WHAT THIS TASK INVOLVES → Type out all the records word for word. Any pictures are to be left out.

STORED DATA →
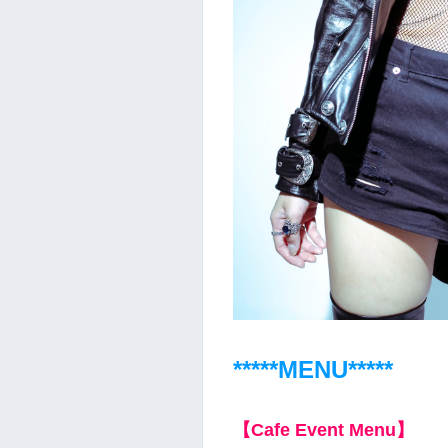
*****MENU
*****
【Cafe Event Menu】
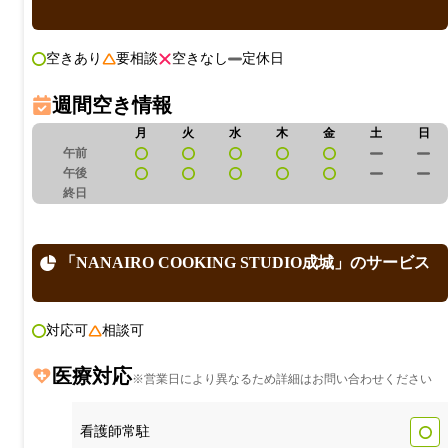
空きあり
要相談
空きなし
定休日
週間空き情報
月
火
水
木
金
土
日
午前
午後
終日
「NANAIRO COOKING STUDIO成城」のサービス
対応可
相談可
医療対応
※営業日により異なるため詳細はお問い合わせください
看護師常駐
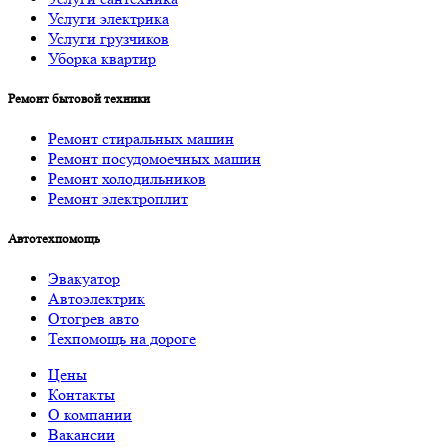
Услуги электрика
Услуги грузчиков
Уборка квартир
Ремонт бытовой техники
Ремонт стиральных машин
Ремонт посудомоечных машин
Ремонт холодильников
Ремонт электроплит
Автотехпомощь
Эвакуатор
Автоэлектрик
Отогрев авто
Техпомощь на дороге
Цены
Контакты
О компании
Вакансии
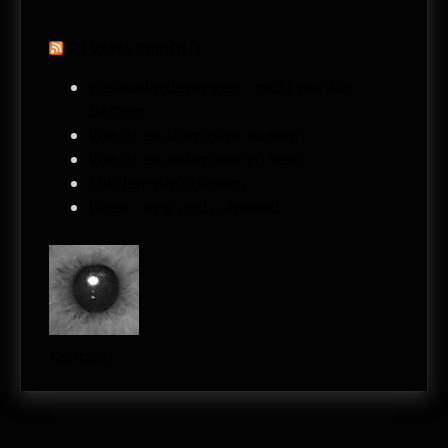
DEVANA REMOLD
Herausforderungen – nicht nur für
Bottom
Wie ist es, dominant zu sein
Wie ist es, submissiv zu sein
Mit dem Kink hadern
Latex – eng und glänzend
Kontakt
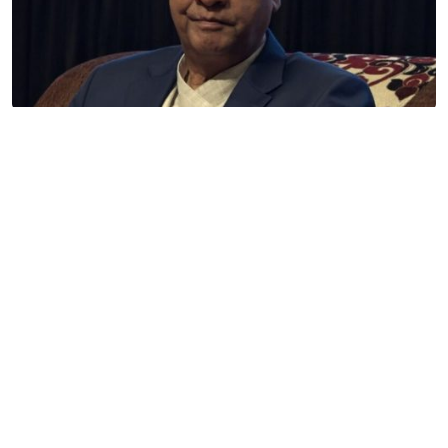
देउवा २८ गते काठमाडौं उत्रिने, नेता कार्यकर्ता स्वागत गर्न
विमानस्थलमै पुग्ने
गण्डक नेपाल मिडिया प्रा.लि.
पोखरा, नेपाल
सम्पर्कः +९७७ ६१५७६२९१
भाइबर/ह्वाट्सएप्ः +९७७ ९८०६५६१४४२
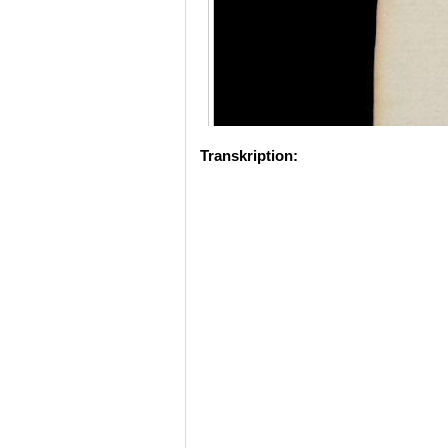
Transkription:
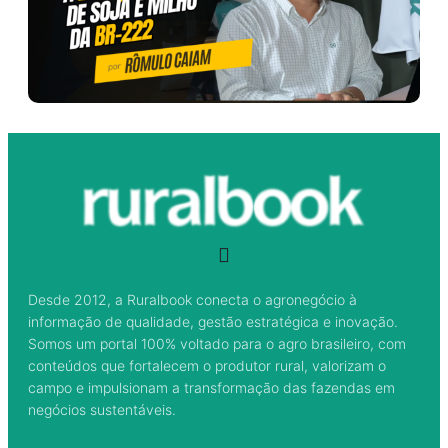
Desde 2012, a Ruralbook conecta o agronegócio à
informação de qualidade, gestão estratégica e inovação.
Somos um portal 100% voltado para o agro brasileiro, com
conteúdos que fortalecem o produtor rural, valorizam o
campo e impulsionam a transformação das fazendas em
negócios sustentáveis.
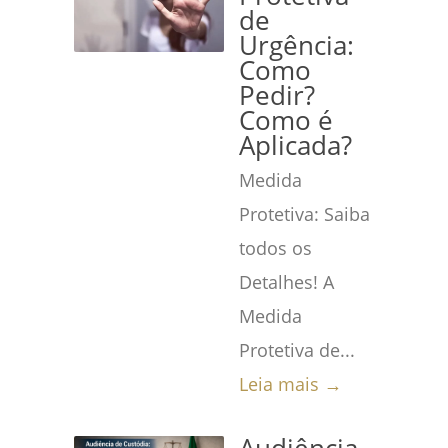
de
Urgência:
Como
Pedir?
Como é
Aplicada?
Medida
Protetiva: Saiba
todos os
Detalhes! A
Medida
Protetiva de...
Leia mais →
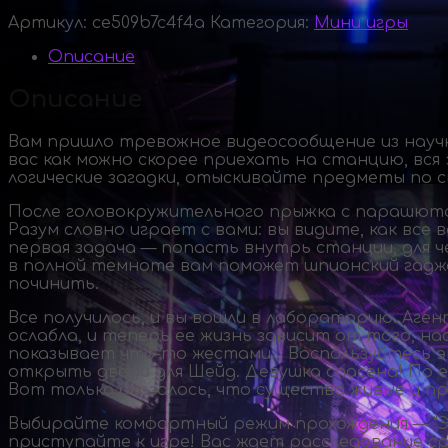
Артикул:
ce509b7c4f4a
Категория:
Мини игры
Описание
Описание
Вам пришло тревожное видеосообщение из научн
вас как можно скорее приехать на станцию, вся
логические загадки, отыскивайте предметы по 
После головокружительного прыжка с парашютом
Разум словно играет с вами: вы видите, как все
первая задача — попасть внутрь станции, для 
в полной темноте вам поможет шпионский гадже
починить.
Все получилось, и вы вошли в лабораторию. Аге
ослабла, и теперь ее жизнь зависит от того, 
показывает
что-то
жестами… Воспользуйтесь эт
открыть двери для Шейд. Девушка спасена! По ее
Вот только оказалось, что существа живые и п
Выбирайте комфортный режим прохождения — "Эль
приступайте к игре! Вас ждет расследование с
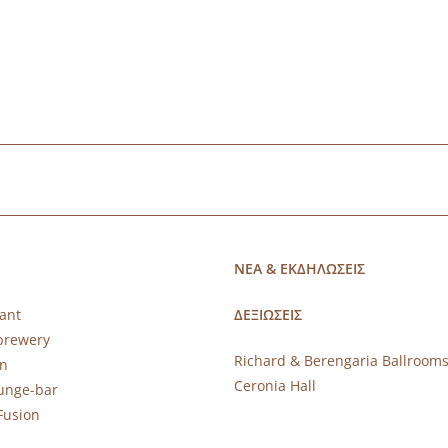
ΝΕΑ & ΕΚΔΗΛΩΣΕΙΣ
ant
ΔΕΞΙΩΣΕΙΣ
brewery
Richard & Berengaria Ballroom
rn
Ceronia Hall
ounge-bar
Fusion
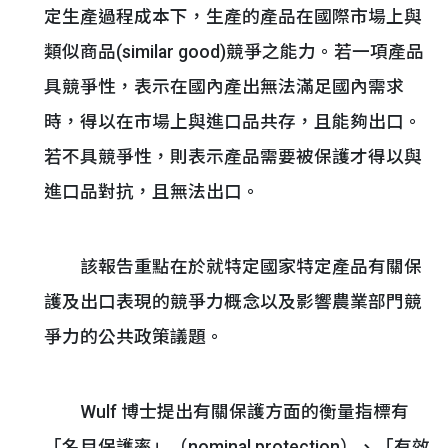
定生產過程成本下，生產的產品在國際市場上與
類似商品(similar good)競爭之能力。若一項產品
具競爭性，表示在國內產出無法滿足國內需求
時，得以在市場上與進口品共存，且能夠出口。
若不具競爭性，則表示產品需要被保護才得以與
進口品對抗，且無法出口。
該報告重點在於就特定國家特定產品有關保
護及出口表現的競爭力概念以及影響農業部門競
爭力的公共政策議題。
Wulf 博士提出有關保護方面的衡量指標有
「名目保護率」（nominal protection）、「有效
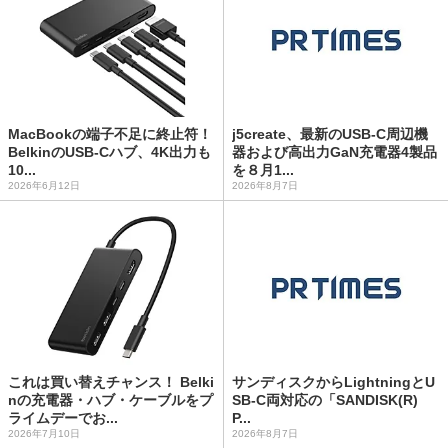
MacBookの端子不足に終止符！
j5create、最新のUSB-C周辺機
BelkinのUSB-Cハブ、4K出力も
器および高出力GaN充電器4製品
10...
を８月1...
2026年6月12日
2026年8月7日
これは買い替えチャンス！ Belki
サンディスクからLightningとU
nの充電器・ハブ・ケーブルをプ
SB-C両対応の「SANDISK(R)
ライムデーでお...
P...
2026年7月10日
2026年8月7日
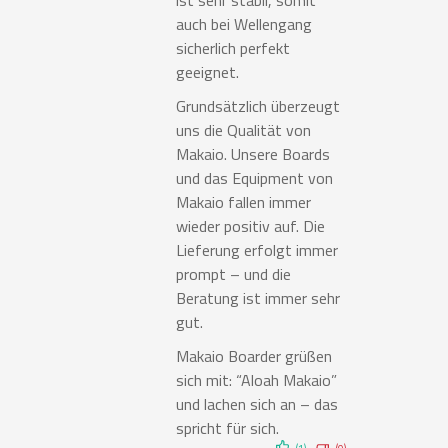
ist sehr stabil, somit
auch bei Wellengang
sicherlich perfekt
geeignet.
Grundsätzlich überzeugt
uns die Qualität von
Makaio. Unsere Boards
und das Equipment von
Makaio fallen immer
wieder positiv auf. Die
Lieferung erfolgt immer
prompt – und die
Beratung ist immer sehr
gut.
Makaio Boarder grüßen
sich mit: “Aloah Makaio”
und lachen sich an – das
spricht für sich.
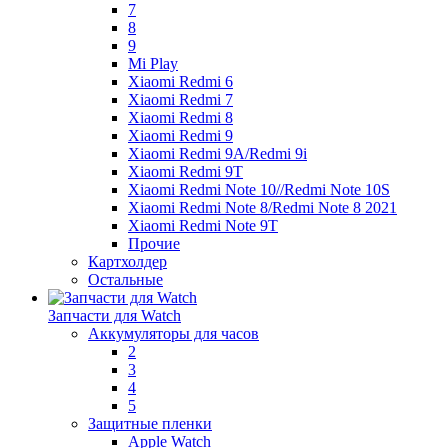
7
8
9
Mi Play
Xiaomi Redmi 6
Xiaomi Redmi 7
Xiaomi Redmi 8
Xiaomi Redmi 9
Xiaomi Redmi 9A/Redmi 9i
Xiaomi Redmi 9T
Xiaomi Redmi Note 10//Redmi Note 10S
Xiaomi Redmi Note 8/Redmi Note 8 2021
Xiaomi Redmi Note 9T
Прочие
Картхолдер
Остальные
Запчасти для Watch
Аккумуляторы для часов
2
3
4
5
Защитные пленки
Apple Watch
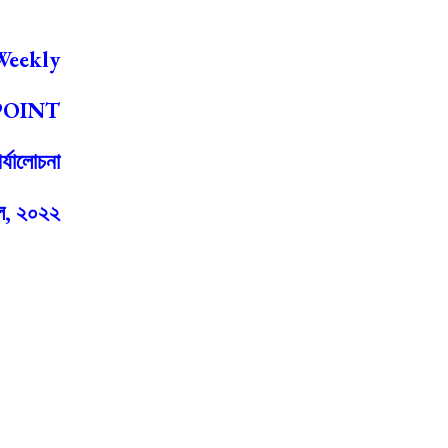
Weekly
POINT
র্যালোচনা
ল
,
২০২২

RESPONSE BOX →
*****MENU
*****
【Cafe Event Menu】
空きあり
要相談
空きなし
定休日
週間空き情報
月
火
水
木
金
土
日
午前
午後
終日
「NANAIRO COOKING STUDIO成城」のサービス
対応可
相談可
医療対応
※営業日により異なるため詳細はお問い合わせください
看護師常駐
Услуги электрика
Услуги грузчиков
Уборка квартир
Ремонт бытовой техники
Ремонт стиральных машин
Ремонт посудомоечных машин
Ремонт холодильников
Ремонт электроплит
Автотехпомощь
Эвакуатор
Автоэлектрик
Отогрев авто
Техпомощь на дороге
Цены
Контакты
О компании
Вакансии
DEVANA REMOLD
Herausforderungen – nicht nur für
Bottom
Wie ist es, dominant zu sein
Wie ist es, submissiv zu sein
Mit dem Kink hadern
Latex – eng und glänzend
Kontakt
देउवा २८ गते काठमाडौं उत्रिने, नेता कार्यकर्ता स्वागत गर्न
विमानस्थलमै पुग्ने
गण्डक नेपाल मिडिया प्रा.लि.
पोखरा, नेपाल
सम्पर्कः +९७७ ६१५७६२९१
भाइबर/ह्वाट्सएप्ः +९७७ ९८०६५६१४४२
Transkription:
Desde 2012, a Ruralbook conecta o agronegócio à
informação de qualidade, gestão estratégica e inovação.
Somos um portal 100% voltado para o agro brasileiro, com
conteúdos que fortalecem o produtor rural, valorizam o
campo e impulsionam a transformação das fazendas em
negócios sustentáveis.
de
Urgência:
Como
Pedir?
Como é
Aplicada?
Medida
Protetiva: Saiba
todos os
Detalhes! A
Medida
Protetiva de...
Leia mais →
Артикул:
ce509b7c4f4a
Категория:
Мини игры
Описание
Описание
Вам пришло тревожное видеосообщение из научн
вас как можно скорее приехать на станцию, вся
логические загадки, отыскивайте предметы по 
После головокружительного прыжка с парашютом
Разум словно играет с вами: вы видите, как все
первая задача — попасть внутрь станции, для 
в полной темноте вам поможет шпионский гадже
починить.
Все получилось, и вы вошли в лабораторию. Аге
ослабла, и теперь ее жизнь зависит от того, 
показывает
что-то
жестами… Воспользуйтесь эт
открыть двери для Шейд. Девушка спасена! По ее
Вот только оказалось, что существа живые и п
Выбирайте комфортный режим прохождения — "Эль
приступайте к игре! Вас ждет расследование с
ΝΕΑ & ΕΚΔΗΛΩΣΕΙΣ
ant
ΔΕΞΙΩΣΕΙΣ
brewery
Richard & Berengaria Ballroom
rn
Ceronia Hall
ounge-bar
Fusion
定生產過程成本下，生產的產品在國際市場上與
類似商品(similar good)競爭之能力。若一項產品
具競爭性，表示在國內產出無法滿足國內需求
時，得以在市場上與進口品共存，且能夠出口。
若不具競爭性，則表示產品需要被保護才得以與
進口品對抗，且無法出口。
該報告重點在於就特定國家特定產品有關保
護及出口表現的競爭力概念以及影響農業部門競
爭力的公共政策議題。
Wulf 博士提出有關保護方面的衡量指標有
「名目保護率」（nominal protection）、「有效
MacBookの端子不足に終止符！
j5create、最新のUSB-C周辺機
BelkinのUSB-Cハブ、4K出力も
器および高出力GaN充電器4製品
10...
を８月1...
2026年6月12日
2026年8月7日
これは買い替えチャンス！ Belki
サンディスクからLightningとU
nの充電器・ハブ・ケーブルをプ
SB-C両対応の「SANDISK(R)
ライムデーでお...
P...
2026年7月10日
2026年8月7日
ist sehr stabil, somit
auch bei Wellengang
sicherlich perfekt
geeignet.
Grundsätzlich überzeugt
uns die Qualität von
Makaio. Unsere Boards
und das Equipment von
Makaio fallen immer
wieder positiv auf. Die
Lieferung erfolgt immer
prompt – und die
Beratung ist immer sehr
gut.
Makaio Boarder grüßen
sich mit: “Aloah Makaio”
und lachen sich an – das
spricht für sich.
7
8
9
Mi Play
Xiaomi Redmi 6
Xiaomi Redmi 7
Xiaomi Redmi 8
Xiaomi Redmi 9
Xiaomi Redmi 9A/Redmi 9i
Xiaomi Redmi 9T
Xiaomi Redmi Note 10//Redmi Note 10S
Xiaomi Redmi Note 8/Redmi Note 8 2021
Xiaomi Redmi Note 9T
Прочие
Картхолдер
Остальные
Запчасти для Watch
Аккумуляторы для часов
2
3
4
5
Защитные пленки
Apple Watch
Weekly
POINT
র্যালোচনা
ল
,
২০২২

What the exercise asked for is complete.